— Декорации, прямо скажем, впечатляющие, — неуверенно произнес Филдс.
Они вошли в избу. Во тьме бесились какие-то твари, шурша крыльями и по-цыгански причмокивая. Лизочек зажгла свечу:
— Ну, располагайтесь, милущие, а я загляну на чердак.
Летучие мыши забились под потолок и затихли.
— Твой дядя и брат не заблудятся в этой тьме тараканьей?
— Там, где дело пахнет выпивкой, их навигационным талантам могут позавидовать даже нетопыри.
И действительно, не успела Лизочек спуститься с чердака, как отворилась дверь и появились двое: один — невысокого роста, с серебристой проседью на висках и приятным открытым лицом (дядя), другой — помоложе, бородатый, в сильно потертых джинсах (приемный брат). За бородой братца угадывалось нечто такое, что заставляло Филдса быть начеку.
Софочка представила старшего:
— Мой дядя.
— Самых честных правил, — улыбнулся дядя, тряся Филдса за руку…
Трудно определить, сколько пили, ели и кричали «горько!» люди в избушке на курьих ножках. Филдс поймал себя на мысли, что никто из родных даже не заикнулся о свадебных подарках. Нечего сказать, родственнички!

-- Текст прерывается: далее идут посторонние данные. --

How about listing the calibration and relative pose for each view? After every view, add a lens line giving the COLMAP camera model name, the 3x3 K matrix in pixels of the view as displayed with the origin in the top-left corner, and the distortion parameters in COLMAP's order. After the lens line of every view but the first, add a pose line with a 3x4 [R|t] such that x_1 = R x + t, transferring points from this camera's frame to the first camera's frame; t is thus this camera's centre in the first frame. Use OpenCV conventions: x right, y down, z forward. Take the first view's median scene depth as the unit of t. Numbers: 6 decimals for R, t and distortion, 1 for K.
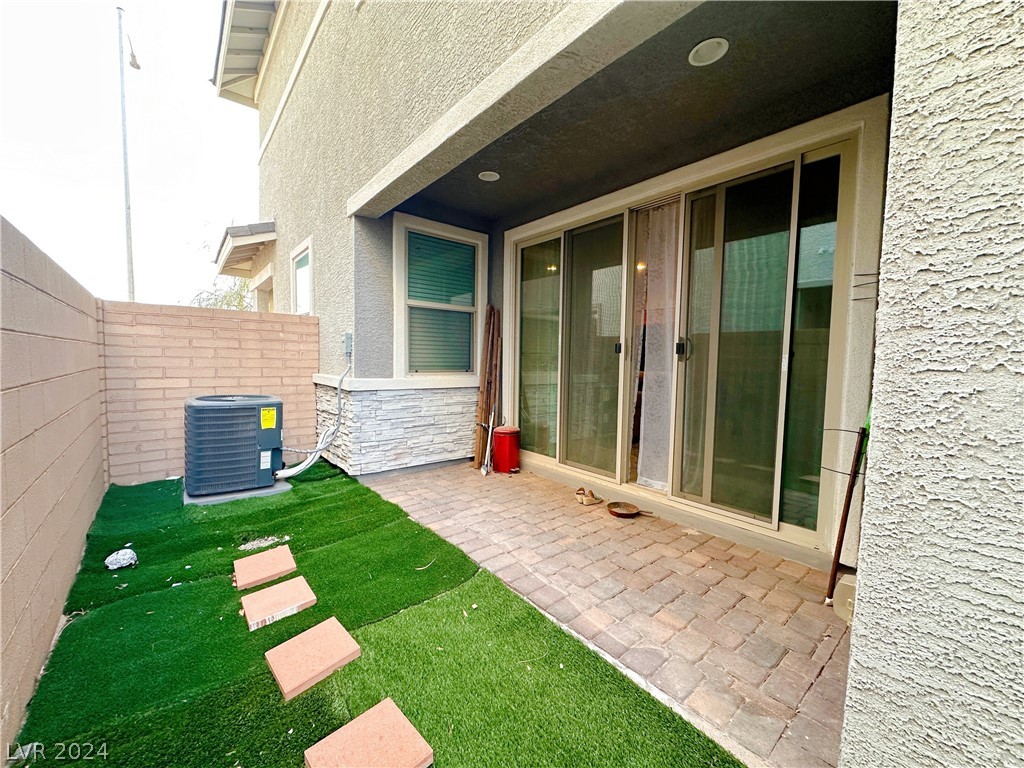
lens RADIAL K [[406.5, 0, 507.0], [0, 406.5, 381.8], [0, 0, 1]] dist [0.001604, 0.000501]
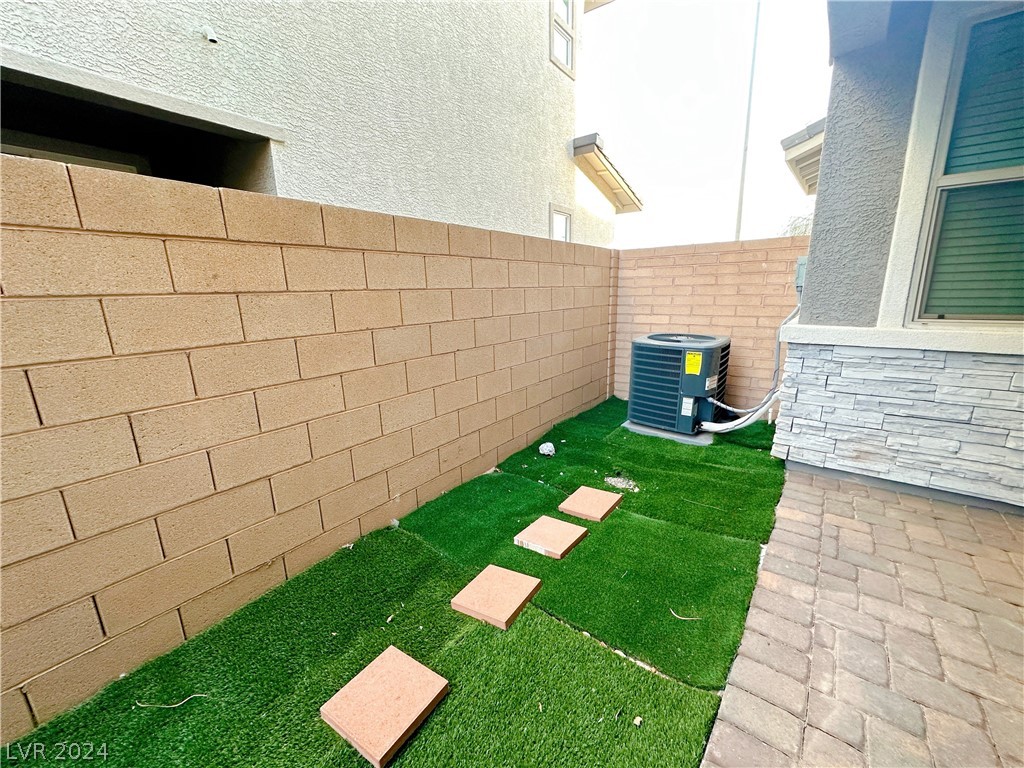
lens RADIAL K [[406.5, 0, 507.0], [0, 406.5, 381.8], [0, 0, 1]] dist [0.001604, 0.000501]
pose [[0.223601, 0.191243, -0.955735, 0.189246], [-0.028684, 0.981428, 0.189674, -0.029319], [0.974259, -0.014997, 0.224934, 0.355366]]
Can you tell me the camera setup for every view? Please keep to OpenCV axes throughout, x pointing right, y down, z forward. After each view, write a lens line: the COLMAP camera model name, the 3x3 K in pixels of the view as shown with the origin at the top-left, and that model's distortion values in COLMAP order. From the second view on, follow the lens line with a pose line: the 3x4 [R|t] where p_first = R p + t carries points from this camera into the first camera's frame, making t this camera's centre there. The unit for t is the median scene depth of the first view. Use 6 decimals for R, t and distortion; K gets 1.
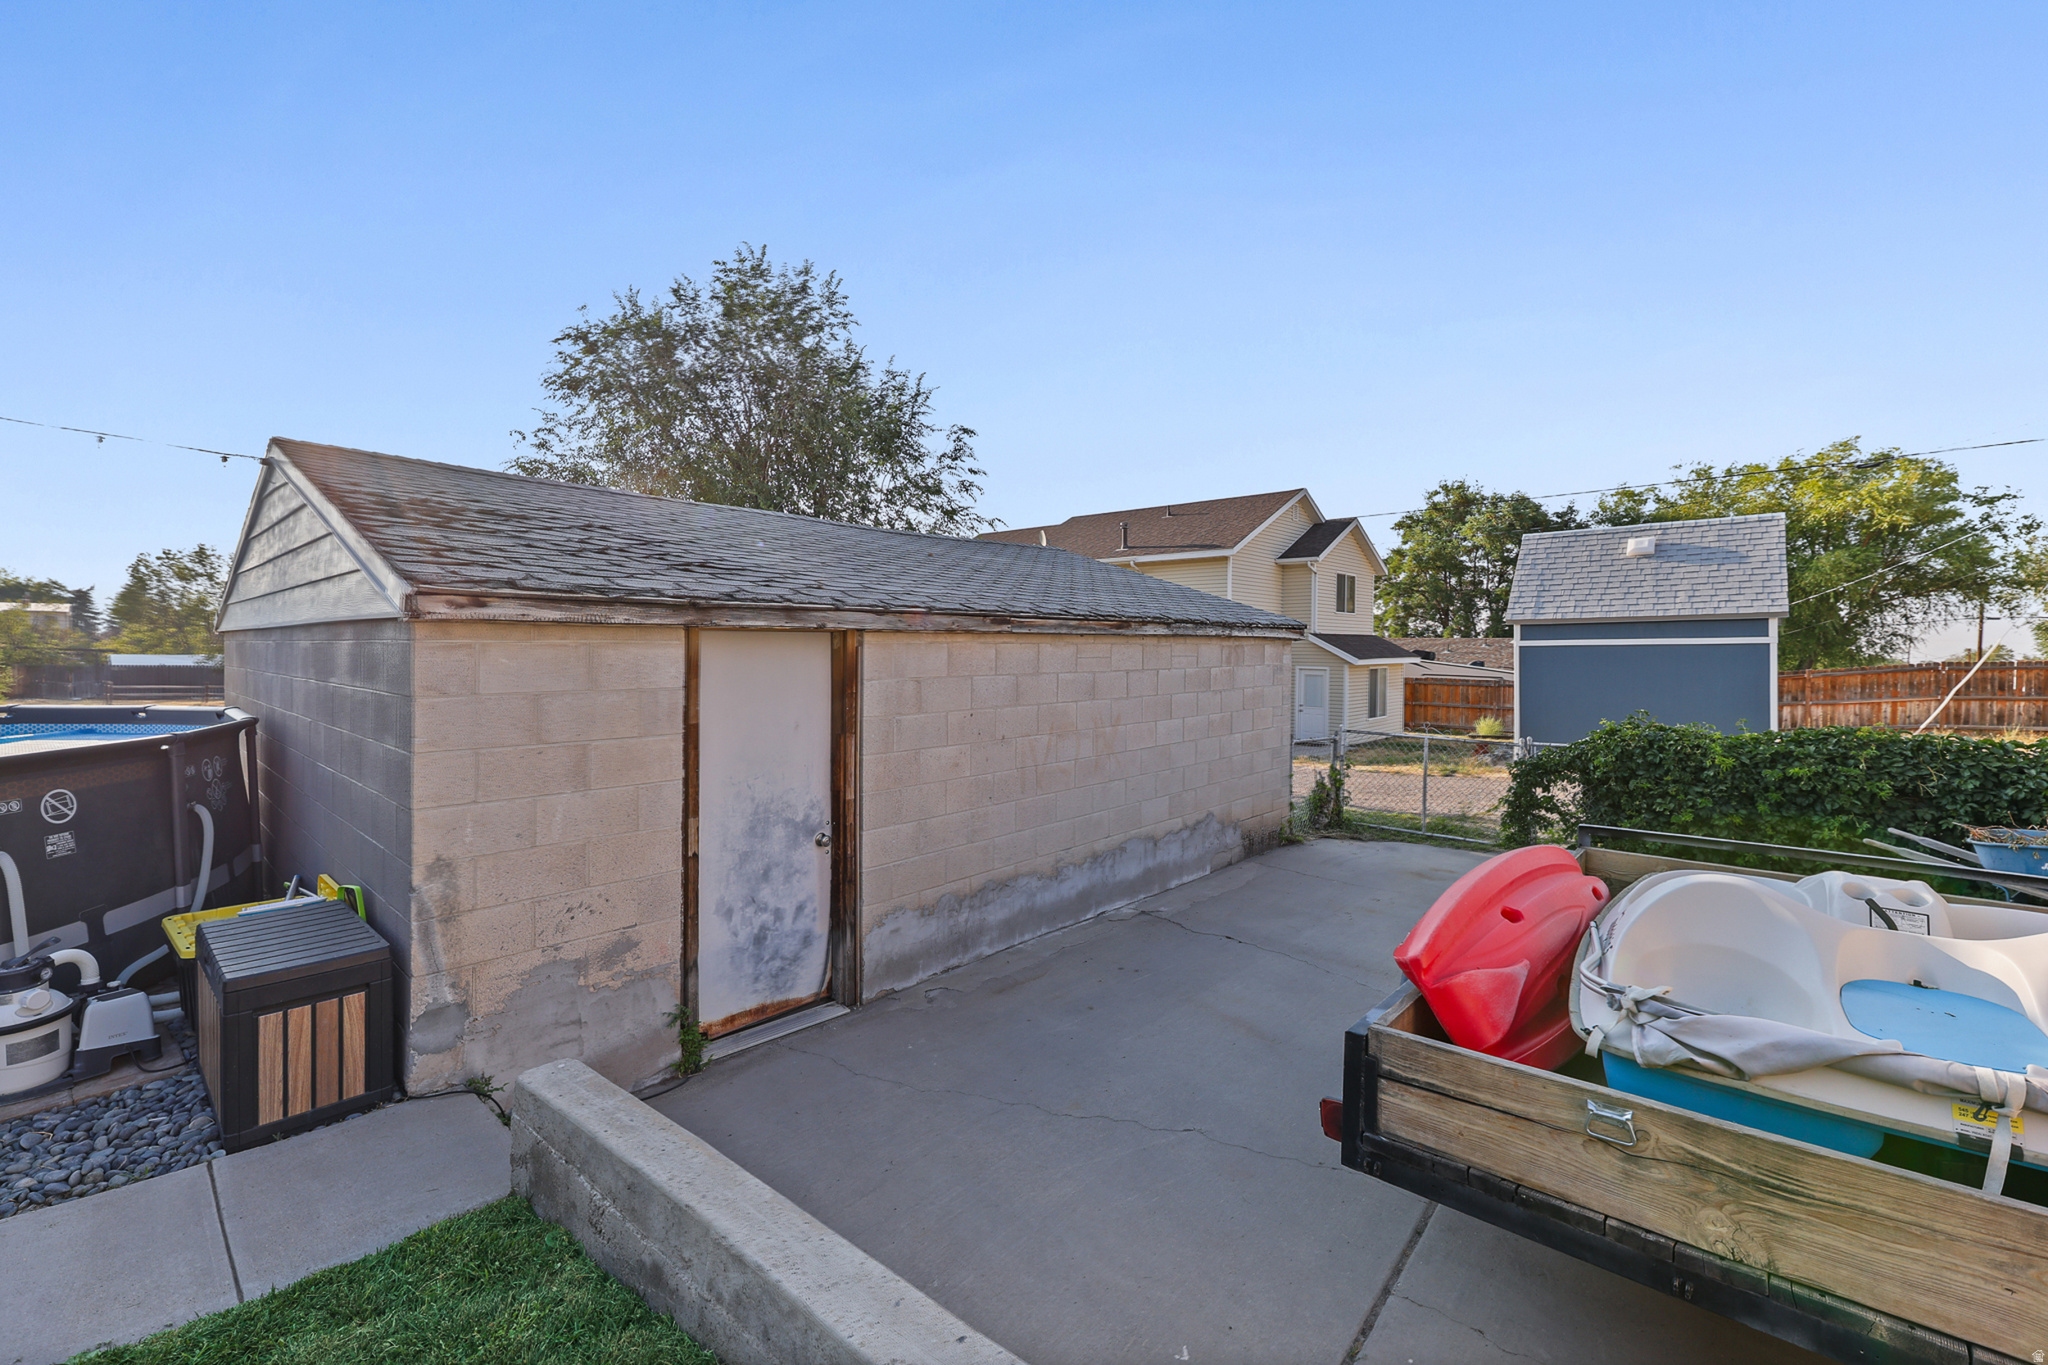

— Здесь так накурено, милущий, хоть топор вешай, — опрокинув стопочку, заплетающимся языком прошамкала Лизочек. — Не подняться ли нам на чердак? Пой, ласточка, запятая, пой! Там у меня для вас кое-что припасено.
На чердаке горели свечи, было чисто и благопристойно. Посредине стоял огромный стол, покрытый черной магической скатертью, и два стула.
— Я обещала вам спиритизм с блюдечком. Садитесь за стол и читайте.
Она протянула желтый манускрипт: «Присядь, о чужестранец, за стол со скатертью, смотри на волшебное блюдце, в коем творятся вещи невероятные, непонятные. Пожелай, — и ты встретишь усопших, ушедших от мирской суеты».
— Когда услышите голос, называйте имя, — торопила Лизочек.
В блюдечке поплыли кривые горизонтальные и вертикальные линии.
Филдс возмутился:
— Неужели трудно вызвать телевизионного мастера и отрегулировать частоту строк?
— Говорите! — приказал чей-то голос.
— Жанна д'Арк, — произнес Филдс, и эхо несколько раз повторило имя.
…Пред Филдсом открылась банальная долина Вероны. У подножия холма жевал траву жеребец, в котором угадывалась лошадь Пржевальского с гордым, одиноким наездником неопределенного пола.
— Жанна! — окликнул Филдс.
На Жанне — наспех скроенная вульгарная кольчуга из чешуйчатого эпителия кардинала Ришелье, сбоку копье с нанизанной на него подшивкой «Вестника басмачества» за 1915 год, из шляпы торчит перо нестандартно мыслящего страуса. По тому, как воспламеняются очи Жанны, Филдс понимает, что крестьянская девушка мистически настроена. Борьба с феодализмом, по всей вероятности, дается ей нелегко.